Directions >> Copy the lines from the first one down to the line with "buying terhadap tabung", replacing "oksigen" with "O2" and changing nothing else.

Exercise inputs >>
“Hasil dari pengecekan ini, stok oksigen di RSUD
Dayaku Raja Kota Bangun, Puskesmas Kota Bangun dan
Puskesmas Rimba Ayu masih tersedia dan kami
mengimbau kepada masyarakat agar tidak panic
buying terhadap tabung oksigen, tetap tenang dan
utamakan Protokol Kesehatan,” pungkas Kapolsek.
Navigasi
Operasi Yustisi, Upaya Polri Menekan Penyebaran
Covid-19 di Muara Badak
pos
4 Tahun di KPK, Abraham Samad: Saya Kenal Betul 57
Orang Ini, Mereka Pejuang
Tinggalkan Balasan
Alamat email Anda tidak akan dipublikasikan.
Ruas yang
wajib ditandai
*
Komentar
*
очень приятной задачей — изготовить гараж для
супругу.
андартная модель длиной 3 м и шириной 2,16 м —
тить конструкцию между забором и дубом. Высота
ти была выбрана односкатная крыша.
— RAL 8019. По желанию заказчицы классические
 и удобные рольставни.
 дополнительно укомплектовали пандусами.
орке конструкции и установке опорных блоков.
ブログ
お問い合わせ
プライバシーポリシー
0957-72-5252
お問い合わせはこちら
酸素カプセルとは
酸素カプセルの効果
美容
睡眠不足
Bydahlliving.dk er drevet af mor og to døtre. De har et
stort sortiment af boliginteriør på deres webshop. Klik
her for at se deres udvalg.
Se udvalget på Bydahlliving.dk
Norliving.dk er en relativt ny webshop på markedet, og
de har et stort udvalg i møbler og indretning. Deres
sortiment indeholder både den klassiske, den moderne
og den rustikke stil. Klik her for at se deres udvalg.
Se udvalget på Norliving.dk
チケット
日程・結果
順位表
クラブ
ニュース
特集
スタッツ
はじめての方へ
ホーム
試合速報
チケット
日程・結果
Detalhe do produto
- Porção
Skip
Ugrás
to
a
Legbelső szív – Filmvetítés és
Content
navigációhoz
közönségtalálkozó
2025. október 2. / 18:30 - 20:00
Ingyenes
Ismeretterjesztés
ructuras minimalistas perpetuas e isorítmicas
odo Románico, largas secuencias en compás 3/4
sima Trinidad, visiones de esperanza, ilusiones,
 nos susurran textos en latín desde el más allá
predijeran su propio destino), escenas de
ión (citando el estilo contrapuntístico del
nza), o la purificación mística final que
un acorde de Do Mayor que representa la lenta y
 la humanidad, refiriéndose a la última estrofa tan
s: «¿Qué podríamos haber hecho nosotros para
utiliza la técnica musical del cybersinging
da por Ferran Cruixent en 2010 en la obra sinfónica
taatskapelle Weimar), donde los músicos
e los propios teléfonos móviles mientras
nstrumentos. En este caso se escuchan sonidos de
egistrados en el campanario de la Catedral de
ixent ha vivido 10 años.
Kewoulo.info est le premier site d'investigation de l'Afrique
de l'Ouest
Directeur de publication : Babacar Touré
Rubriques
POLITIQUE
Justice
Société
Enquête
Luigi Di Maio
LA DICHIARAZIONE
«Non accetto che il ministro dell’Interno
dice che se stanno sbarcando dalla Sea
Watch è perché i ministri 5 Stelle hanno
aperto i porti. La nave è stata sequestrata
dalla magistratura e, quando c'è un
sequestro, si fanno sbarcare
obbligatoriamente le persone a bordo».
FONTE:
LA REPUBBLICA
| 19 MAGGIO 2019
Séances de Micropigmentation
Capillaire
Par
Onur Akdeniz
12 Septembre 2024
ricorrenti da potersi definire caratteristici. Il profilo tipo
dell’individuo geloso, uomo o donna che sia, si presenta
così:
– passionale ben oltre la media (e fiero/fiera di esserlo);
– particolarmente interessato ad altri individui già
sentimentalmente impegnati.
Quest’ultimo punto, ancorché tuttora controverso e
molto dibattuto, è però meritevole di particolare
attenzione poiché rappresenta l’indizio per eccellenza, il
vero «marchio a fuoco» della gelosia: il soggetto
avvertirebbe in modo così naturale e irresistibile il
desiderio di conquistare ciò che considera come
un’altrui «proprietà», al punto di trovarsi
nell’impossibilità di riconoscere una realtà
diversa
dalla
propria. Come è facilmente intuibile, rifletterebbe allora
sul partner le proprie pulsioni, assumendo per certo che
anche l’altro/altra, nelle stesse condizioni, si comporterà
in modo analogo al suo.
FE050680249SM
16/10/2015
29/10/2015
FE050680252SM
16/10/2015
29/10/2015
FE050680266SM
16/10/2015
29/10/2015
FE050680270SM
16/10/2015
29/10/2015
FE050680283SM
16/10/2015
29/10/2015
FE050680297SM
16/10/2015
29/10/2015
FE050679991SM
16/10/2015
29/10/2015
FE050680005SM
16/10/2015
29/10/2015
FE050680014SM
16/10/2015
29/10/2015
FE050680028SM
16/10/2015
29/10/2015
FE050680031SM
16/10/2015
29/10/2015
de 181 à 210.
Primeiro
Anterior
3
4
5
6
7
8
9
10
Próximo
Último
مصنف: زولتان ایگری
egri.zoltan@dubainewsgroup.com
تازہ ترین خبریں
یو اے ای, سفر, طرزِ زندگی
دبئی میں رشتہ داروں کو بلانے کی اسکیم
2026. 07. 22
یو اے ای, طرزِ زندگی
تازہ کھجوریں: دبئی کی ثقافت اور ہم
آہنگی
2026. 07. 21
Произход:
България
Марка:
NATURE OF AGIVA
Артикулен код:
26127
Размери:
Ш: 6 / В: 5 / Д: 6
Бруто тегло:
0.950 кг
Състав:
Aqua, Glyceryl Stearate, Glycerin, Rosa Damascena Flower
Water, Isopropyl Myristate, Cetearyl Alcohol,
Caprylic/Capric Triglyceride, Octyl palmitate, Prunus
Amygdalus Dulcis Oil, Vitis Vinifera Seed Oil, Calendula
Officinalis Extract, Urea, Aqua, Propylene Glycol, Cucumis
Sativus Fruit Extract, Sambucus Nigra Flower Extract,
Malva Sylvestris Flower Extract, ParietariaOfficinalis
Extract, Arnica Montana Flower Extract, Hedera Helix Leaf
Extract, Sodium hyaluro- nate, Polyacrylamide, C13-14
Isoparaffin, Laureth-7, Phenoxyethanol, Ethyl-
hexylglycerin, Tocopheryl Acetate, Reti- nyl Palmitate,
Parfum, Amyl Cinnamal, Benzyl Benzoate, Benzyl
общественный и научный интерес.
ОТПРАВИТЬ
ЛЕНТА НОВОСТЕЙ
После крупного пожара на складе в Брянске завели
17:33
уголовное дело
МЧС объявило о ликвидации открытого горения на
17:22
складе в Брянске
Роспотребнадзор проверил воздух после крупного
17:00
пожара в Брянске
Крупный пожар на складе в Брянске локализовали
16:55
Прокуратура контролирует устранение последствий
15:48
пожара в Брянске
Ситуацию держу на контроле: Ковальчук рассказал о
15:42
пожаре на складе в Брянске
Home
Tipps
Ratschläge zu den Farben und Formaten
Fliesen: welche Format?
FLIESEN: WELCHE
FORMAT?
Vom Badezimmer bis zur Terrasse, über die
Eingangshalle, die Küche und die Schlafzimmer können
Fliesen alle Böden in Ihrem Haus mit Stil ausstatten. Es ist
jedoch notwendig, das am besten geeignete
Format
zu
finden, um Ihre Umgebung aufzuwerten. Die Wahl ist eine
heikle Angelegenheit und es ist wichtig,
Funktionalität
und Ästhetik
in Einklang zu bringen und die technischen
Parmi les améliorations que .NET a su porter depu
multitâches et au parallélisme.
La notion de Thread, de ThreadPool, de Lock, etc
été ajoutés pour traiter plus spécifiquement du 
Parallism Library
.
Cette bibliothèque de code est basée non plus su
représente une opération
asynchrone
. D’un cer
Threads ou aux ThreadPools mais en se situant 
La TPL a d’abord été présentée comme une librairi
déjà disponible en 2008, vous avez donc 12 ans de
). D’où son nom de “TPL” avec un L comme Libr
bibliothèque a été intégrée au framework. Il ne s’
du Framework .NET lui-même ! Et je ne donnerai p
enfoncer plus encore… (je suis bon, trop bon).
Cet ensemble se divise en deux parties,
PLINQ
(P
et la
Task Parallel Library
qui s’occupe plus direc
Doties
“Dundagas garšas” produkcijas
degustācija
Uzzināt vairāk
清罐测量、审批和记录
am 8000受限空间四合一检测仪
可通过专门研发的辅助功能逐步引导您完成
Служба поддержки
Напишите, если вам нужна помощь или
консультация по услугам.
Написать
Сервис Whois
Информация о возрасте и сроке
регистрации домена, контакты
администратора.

Your solution >>
“Hasil dari pengecekan ini, stok O2 di RSUD
Dayaku Raja Kota Bangun, Puskesmas Kota Bangun dan
Puskesmas Rimba Ayu masih tersedia dan kami
mengimbau kepada masyarakat agar tidak panic
buying terhadap tabung O2, tetap tenang dan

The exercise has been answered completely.